**About this task**
Please copy out each line of the entries in which "Февраля" appears.

▶

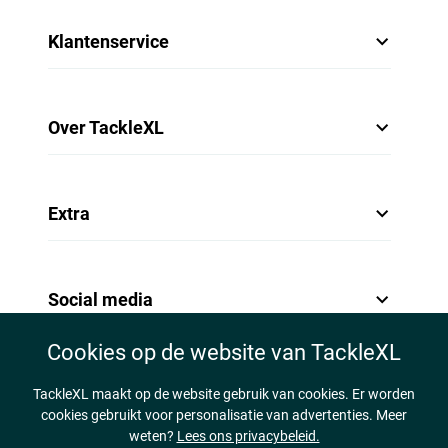
Klantenservice
Over TackleXL
Extra
Social media
Cookies op de website van TackleXL
TackleXL maakt op de website gebruik van cookies. Er worden
cookies gebruikt voor personalisatie van advertenties. Meer
weten?
Lees ons privacybeleid.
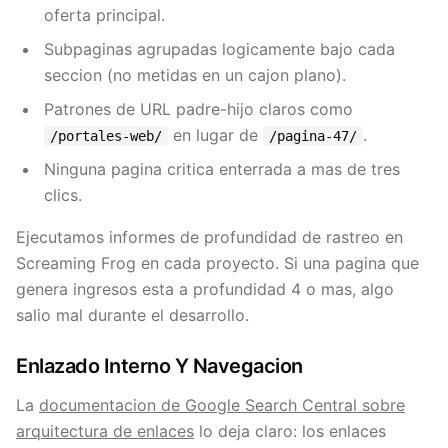
oferta principal.
Subpaginas agrupadas logicamente bajo cada
seccion (no metidas en un cajon plano).
Patrones de URL padre-hijo claros como
en lugar de
.
/portales-web/
/pagina-47/
Ninguna pagina critica enterrada a mas de tres
clics.
Ejecutamos informes de profundidad de rastreo en
Screaming Frog en cada proyecto. Si una pagina que
genera ingresos esta a profundidad 4 o mas, algo
salio mal durante el desarrollo.
Enlazado Interno Y Navegacion
La
documentacion de Google Search Central sobre
arquitectura de enlaces
lo deja claro: los enlaces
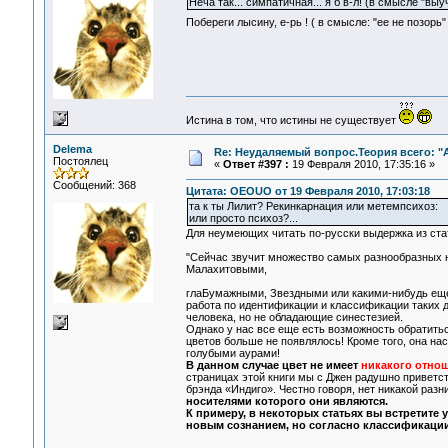
Неча так... симпатичная... я б в-л! (в смысле "вы
Побереги лысину, е-рь ! ( в смысле: "ее не позор
Истина в том, что истины не существует
Delema
Re: Неудаляемый вопрос.Теория всего: "А
Постоялец
«
Ответ #397 :
19 Февраля 2010, 17:35:16 »
Сообщений: 368
Цитата: OEOUO от 19 Февраля 2010, 17:03:18
та к ты Лилит? Рекинкарнация или метемпсихоз:
или просто психоз?...
Для неумеющих читать по-русски выдержка из стат
"Сейчас звучит множество самых разнообразных н
Малахитовыми,
глаБумажными, Звездными или какими-нибудь еще
работа по идентификации и классификации таких д
человека, но не обладающие синестезией.
Однако у нас все еще есть возможность обратиться
цветов больше не появлялось! Кроме того, она на
голубыми аурами!
В данном случае цвет не имеет
никакого отно
страницах этой книги мы с Джен радушно приветст
брэнда «Индиго». Честно говоря, нет никакой разн
носителями которого они являются.
К примеру, в некоторых статьях вы встретите
новым сознанием, но согласно классификации,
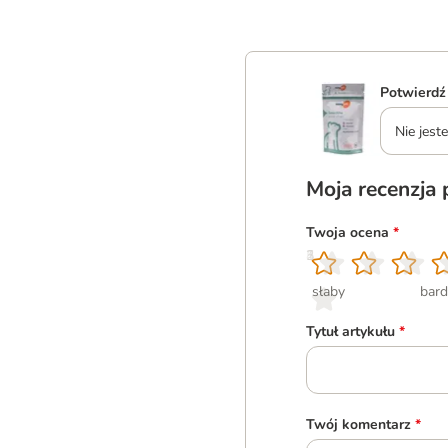
Potwierdź
Nie jes
Moja recenzja
Twoja ocena
*
1
2
3
4
5
słaby
bard
Tytuł artykułu
*
Twój komentarz
*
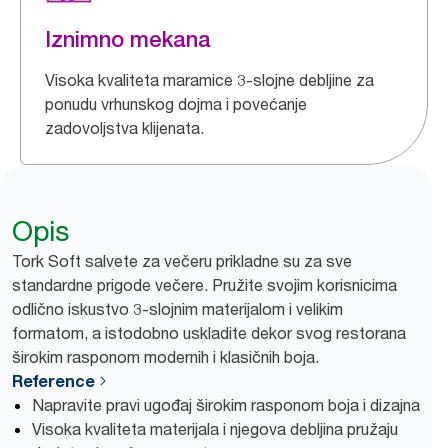
Iznimno mekana
Visoka kvaliteta maramice 3-slojne debljine za
ponudu vrhunskog dojma i povećanje
zadovoljstva klijenata.
Opis
Tork Soft salvete za večeru prikladne su za sve
standardne prigode večere. Pružite svojim korisnicima
odlično iskustvo 3-slojnim materijalom i velikim
formatom, a istodobno uskladite dekor svog restorana
širokim rasponom modernih i klasičnih boja.
Reference
Napravite pravi ugođaj širokim rasponom boja i dizajna
Visoka kvaliteta materijala i njegova debljina pružaju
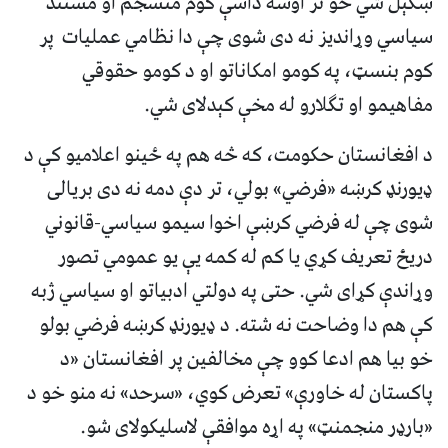
ښکېل شي خو تر اوسه داسې کوم منسجم او مستند
سیاسي وړاندیز نه دی شوی چې دا نظامي عملیات پر
کوم بنسټ، په کومو امکاناتو او د کومو حقوقي
مفاهیمو او تګلارو له مخې کېدلای شي.
د افغانستان حکومت، که څه هم په ځینو اعلامیو کې د
ډیورنډ کرښه «فرضي» بولي، تر دې دمه نه دی بریالی
شوی چې له فرضي کرښې اخوا سیمو سیاسي-قانوني
دریځ تعریف کړي یا کم له کمه یې یو عمومي تصور
وړاندې کړای شي. حتی په دولتي ادبیاتو او سیاسي ژبه
کې هم دا وضاحت نه شته. د ډیورنډ کرښه فرضي بولو
خو بیا هم ادعا کوو چې مخالفین پر افغانستان «د
پاکستان له خاورې» تعرض کوي، «سرحد» نه منو خو د
«بارډر منجمنټ» په اړه موافقې لاسلیکولای شو.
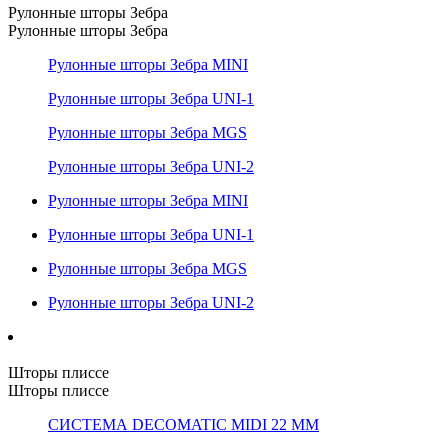
Рулонные шторы Зебра
Рулонные шторы Зебра
Рулонные шторы Зебра MINI
Рулонные шторы Зебра UNI-1
Рулонные шторы Зебра MGS
Рулонные шторы Зебра UNI-2
Рулонные шторы Зебра MINI
Рулонные шторы Зебра UNI-1
Рулонные шторы Зебра MGS
Рулонные шторы Зебра UNI-2
Шторы плиссе
Шторы плиссе
СИСТЕМА DECOMATIC MIDI 22 ММ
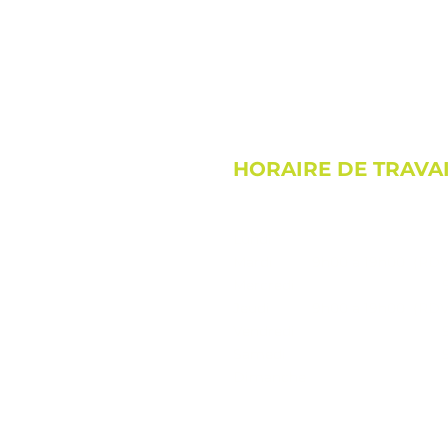
HORAIRE DE TRAVA
Lundi
Mardi
9h00 à 19h00 (RDV 
Mercredi
Jeudi
9h00 à 19h00 (RDV 
Vendredi
Samedi
Dimanche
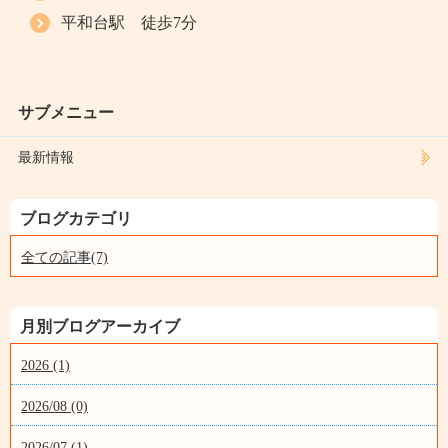
平和台駅 徒歩7分
サブメニュー
最新情報
ブログカテゴリ
全ての記事(7)
月別ブログアーカイブ
2026 (1)
2026/08 (0)
2026/07 (1)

◀

**Exercise output**
19 Февраля 2010, 17:35:16 »
Цитата: OEOUO от 19 Февраля 2010, 17:03:18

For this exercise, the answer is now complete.